The staff trained in the program and the jail population have halved since the agreement began in 2017

Plymouth County Correctional Facility

The Plymouth County jail will continue to hold federal inmates at the request of ICE and other agencies.

Greg Derr/The Patriot Ledger

By Joe Difazio and Wheeler Cowperthwaite
The Patriot Ledger

PLYMOUTH, Mass. — Plymouth County Sheriff Joe McDonald is ending an information-sharing agreement with U.S. Immigration and Customs Enforcement that allowed corrections officers to inform the federal agency about inmates suspected of immigration violations.

The 287(g) program and agreement is part of a 1996 federal law that allows corrections officers to perform some tasks of federal ICE agents, such as interviewing inmates suspected of immigration violations about their citizenship status, serving arrest warrants and preparing charging documents for immigration violations.

The sheriff’s department said it’s ending the agreement because the staff trained in the program and the jail population have halved since the agreement began in 2017.

“We’re not in the position to continue with it,” said John Birtwell, a spokesman for the sheriff’s department. “We had four staff trained to it and two retired.”

McDonald, in an interview with WATD on Friday, said the program allowed his staff to access an ICE database to check whether detainees at the Plymouth jail who self-identified as foreign-born were wanted by ICE. He said ending the controversial program wasn’t a political decision or caused by outside pressure.

“We’re having a difficult time refilling staff positions that retire,” McDonald told WATD. “We just don’t have the staffing or the wherewithal to keep it going.”

Birtwell said the program was well-intentioned but has become more partisan over time.

In the first year and a half of the program, more than 5,500 inmates were processed by the Plymouth County jail, with 355 having been cross-checked with ICE and five deported.

“It was not a high-yield operation,” Birtwell said. “The people deported had been accused of fairly serious or very serious felonies.”

Birtwell said the program would end for the foreseeable future, but the sheriff’s office might be open to restarting it at some point.

McDonald previously told The Patriot Ledger the program is reactive. When someone is booked into the jail and tells staff they were not born in the country, one of the deputies trained in the program could search the federal database. Most of the time, the person didn’t surface on the database, he said.

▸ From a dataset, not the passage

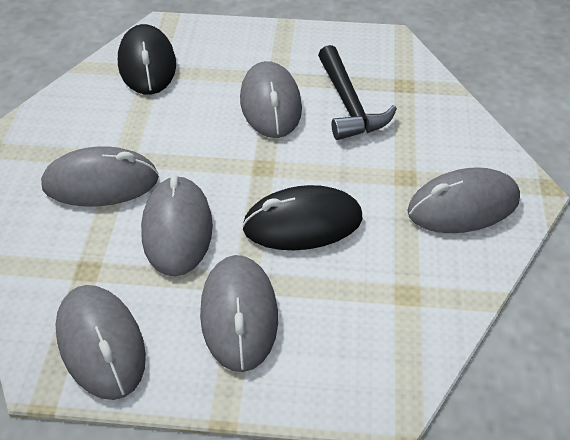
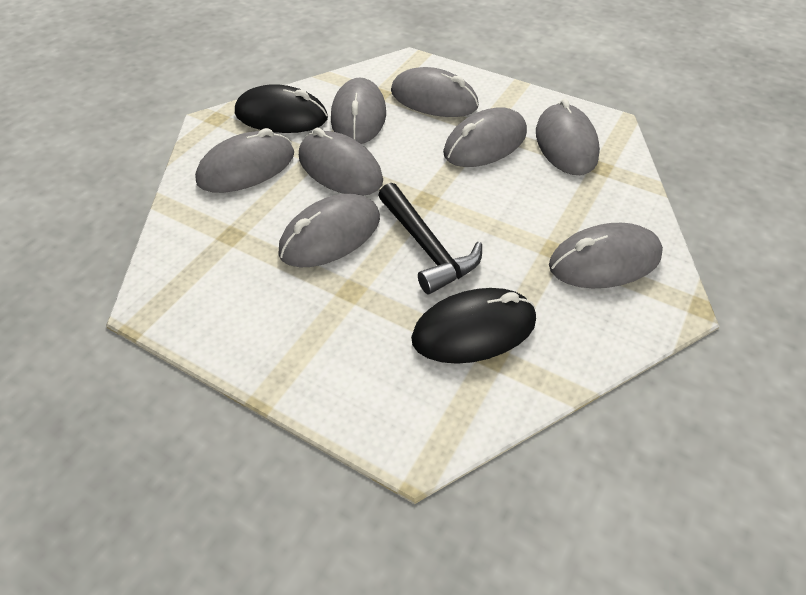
grey mouse: 6 -> 8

“We’re not out there shaking the trees, hunting down people, taking them into custody,” McDonald said in July. “We only do this when they’re brought into the correctional facility for some other criminal offense.”

The jail will continue to hold federal inmates at the request of ICE and other agencies such as the U.S. Marshals Service.

Advocates for immigrants have long argued that 287(g) agreements threaten public safety and civil liberties. Legislation filed on Beacon Hill this year calls for ending the use of 287(g) agreements in Massachusetts.

With the Plymouth County Sheriff’s Office bowing out of the program, it leaves only two other agencies in Massachusetts participating in 287(g): The state Department of Correction and the Barnstable County Sheriff’s Office.